Abbey, Schoeffel and Grau again took up the challenge of grand opera, with a short season with Adelina Patti in 1887 at the Met, and in 1888 at the Teatro Solis, Montevideo; this was followed by a season of grand opera at the Auditorium Theatre in Chicago in 1889, and tours of the US with Patti, Nordica, and Albani in 1890. They built the Broadway playhouse Abbey's Theatre (at 1396 Broadway and West 38th Street) in 1893.

In 1891 Abbey, Schoeffel and Grau became co-managers of the Metropolitan Opera; succeeding Edmund C. Stanton whose focus on German opera had fallen out of favor. This co-leadership continued until the death of Abbey on October 17, 1896. At the time of his death the firm was in a poor state of affairs, largely due to Abbey's mismanagement which cost him all his fortune and deprived Mr. Grau as well of his savings.

By 1895 the firm of Abbey, Schoeffel and Grau was in severe financial difficulties, and asked for extension of time to meet their obligations. The indebtedness was completely paid off. However, on 22 May 1896 the company failed with unsecured liabilities of $369,419.36 and actual assets of $162,54.85. Abbey had been ill. On June 30 the directors of the Metropolitan Opera and Real Estate Company renewed their lease and continued with their contract to produce grand opera. The creditors received 40% preferred stock and 60% in notes of the firm of Abbey, Schoeffel and Grau, which had been newly incorporated in July 1896 with $500,000 capital, of which $200,000 was preferred stock. The new organisation started free from debt, but Abbey died in October 1896.

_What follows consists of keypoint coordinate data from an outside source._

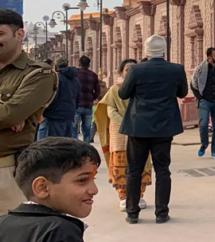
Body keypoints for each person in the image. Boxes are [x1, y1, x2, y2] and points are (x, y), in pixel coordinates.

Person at [119, 35, 188, 223]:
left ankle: (132, 213)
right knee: (163, 170)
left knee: (134, 170)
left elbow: (123, 94)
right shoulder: (176, 70)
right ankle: (161, 213)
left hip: (138, 126)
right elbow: (182, 92)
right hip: (164, 126)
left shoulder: (136, 70)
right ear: (164, 51)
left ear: (146, 52)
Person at [0, 137, 100, 242]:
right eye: (82, 180)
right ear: (43, 187)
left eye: (93, 180)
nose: (94, 190)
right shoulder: (60, 234)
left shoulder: (3, 223)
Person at [0, 9, 58, 214]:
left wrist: (12, 114)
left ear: (19, 35)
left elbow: (10, 115)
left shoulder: (37, 73)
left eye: (0, 34)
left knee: (10, 240)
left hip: (6, 172)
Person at [93, 58, 151, 211]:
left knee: (141, 162)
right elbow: (111, 111)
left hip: (140, 130)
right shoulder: (114, 89)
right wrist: (128, 124)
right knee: (121, 163)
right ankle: (123, 196)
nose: (130, 72)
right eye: (127, 69)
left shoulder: (144, 89)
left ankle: (140, 195)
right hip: (120, 132)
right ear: (121, 72)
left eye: (134, 69)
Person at [191, 47, 215, 159]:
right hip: (205, 101)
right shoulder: (201, 68)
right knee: (203, 125)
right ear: (209, 57)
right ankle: (204, 144)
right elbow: (193, 83)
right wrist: (199, 97)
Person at [42, 59, 80, 139]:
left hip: (56, 115)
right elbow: (78, 96)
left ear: (56, 66)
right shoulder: (75, 79)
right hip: (69, 114)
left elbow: (53, 97)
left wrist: (46, 110)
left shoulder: (57, 78)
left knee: (56, 144)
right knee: (66, 143)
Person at [72, 55, 101, 143]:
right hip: (88, 105)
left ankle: (75, 146)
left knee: (74, 127)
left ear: (79, 63)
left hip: (77, 104)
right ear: (89, 64)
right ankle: (86, 145)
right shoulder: (93, 75)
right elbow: (97, 91)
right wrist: (92, 98)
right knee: (87, 128)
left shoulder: (75, 73)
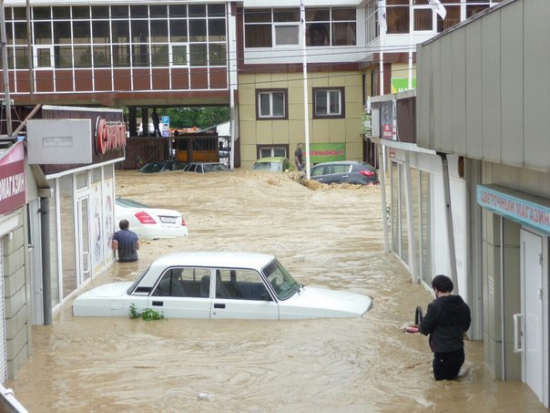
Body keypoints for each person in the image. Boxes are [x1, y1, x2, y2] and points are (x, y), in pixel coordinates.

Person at [406, 274, 471, 381]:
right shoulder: (463, 306)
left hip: (443, 357)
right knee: (454, 385)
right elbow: (466, 326)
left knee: (441, 390)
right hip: (459, 354)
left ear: (436, 289)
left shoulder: (435, 306)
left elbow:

The firm of Abbey, Schoeffel and Grau did not survive after the death of Abbey. It dissolved after the conclusion of the Met's 1896-1897 season. Grau was the sole manager of the Met from 1897 until his retirement in 1903. He concurrently was director of the Royal Opera House in London from 1897-1900. He retired to Paris and died in 1907. Schoeffel continued to manage the Tremont Theatre in Boston until his death in 1918.